======== Data extract ========
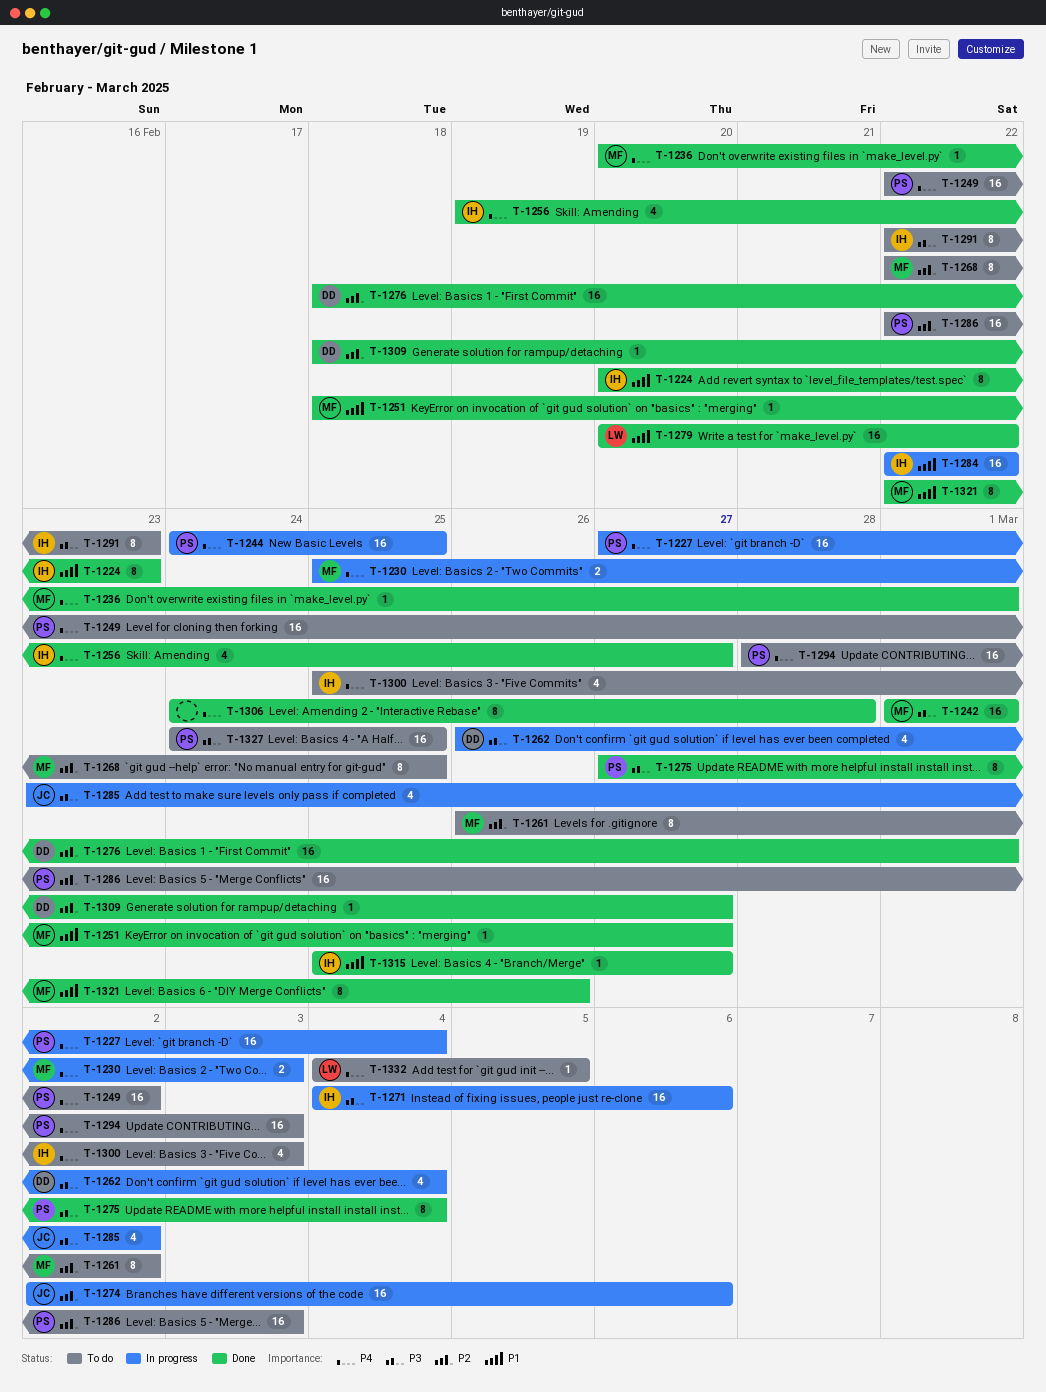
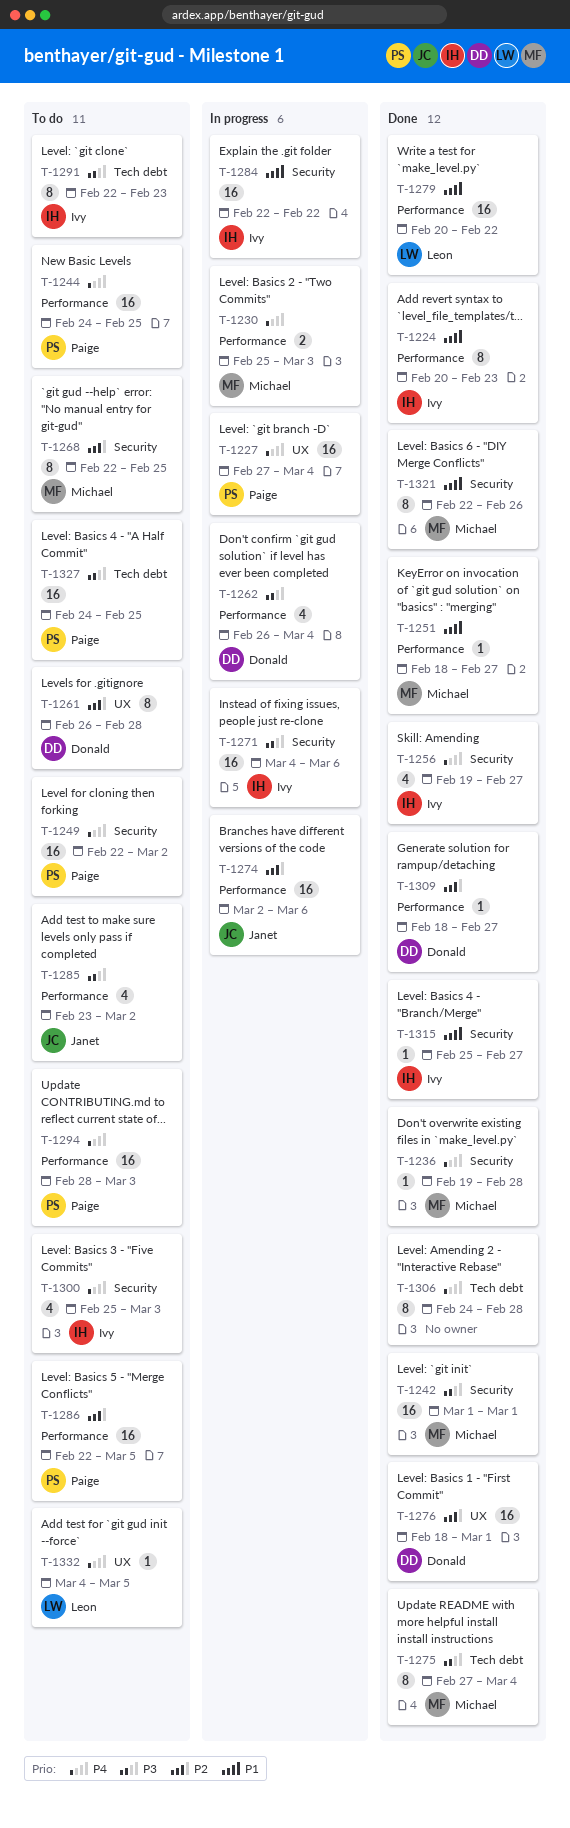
T-1236, start: Feb 20 -> Feb 19
T-1236, due: Mar 1 -> Feb 28
T-1244, status: In progress -> To do
T-1261, owner: Michael -> Donald
T-1261, due: Mar 2 -> Feb 28
T-1275, owner: Paige -> Michael
T-1285, status: In progress -> To do
T-1286, due: Mar 3 -> Mar 5

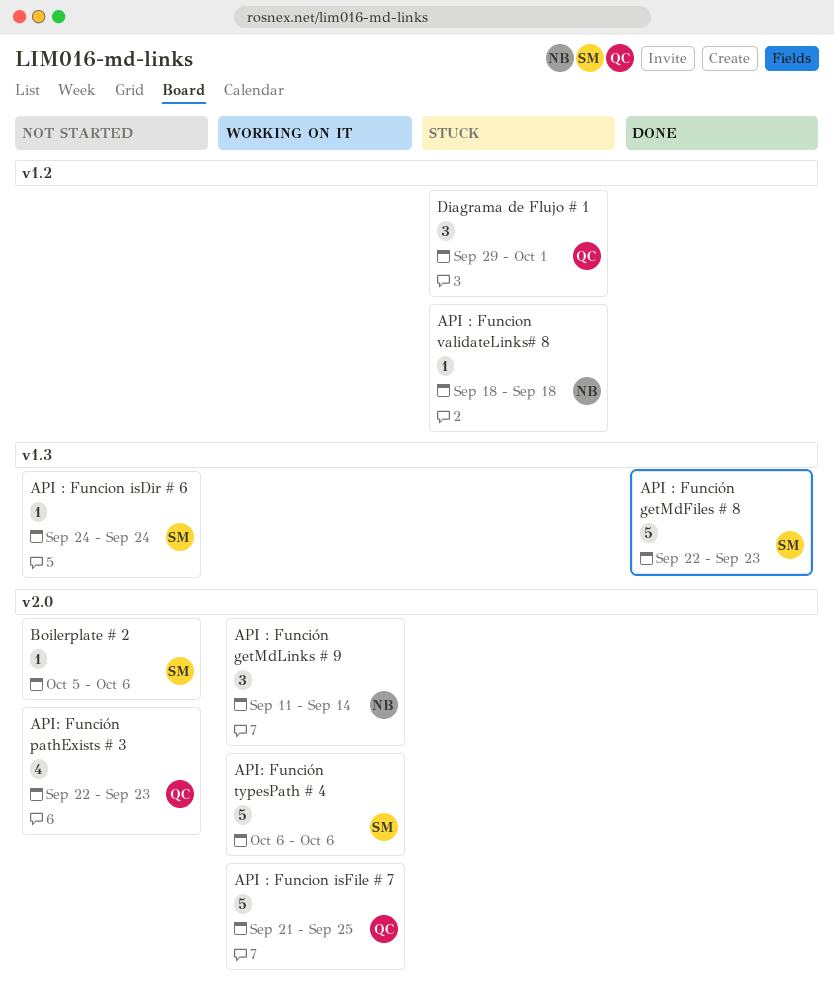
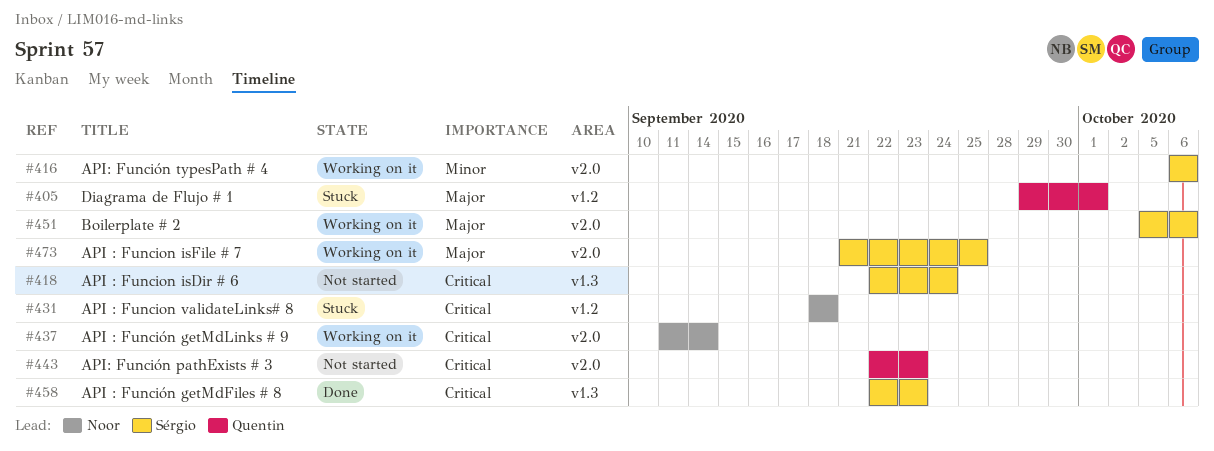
API : Funcion isDir # 6, start: Sep 24 -> Sep 22
API : Funcion isFile # 7, owner: Quentin -> Sérgio
Boilerplate # 2, status: Not started -> Working on it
========
Task instructions → Report all lines of the material that contain the word "progress".

Completed exercise →
T-1244, status: In progress -> To do
T-1285, status: In progress -> To do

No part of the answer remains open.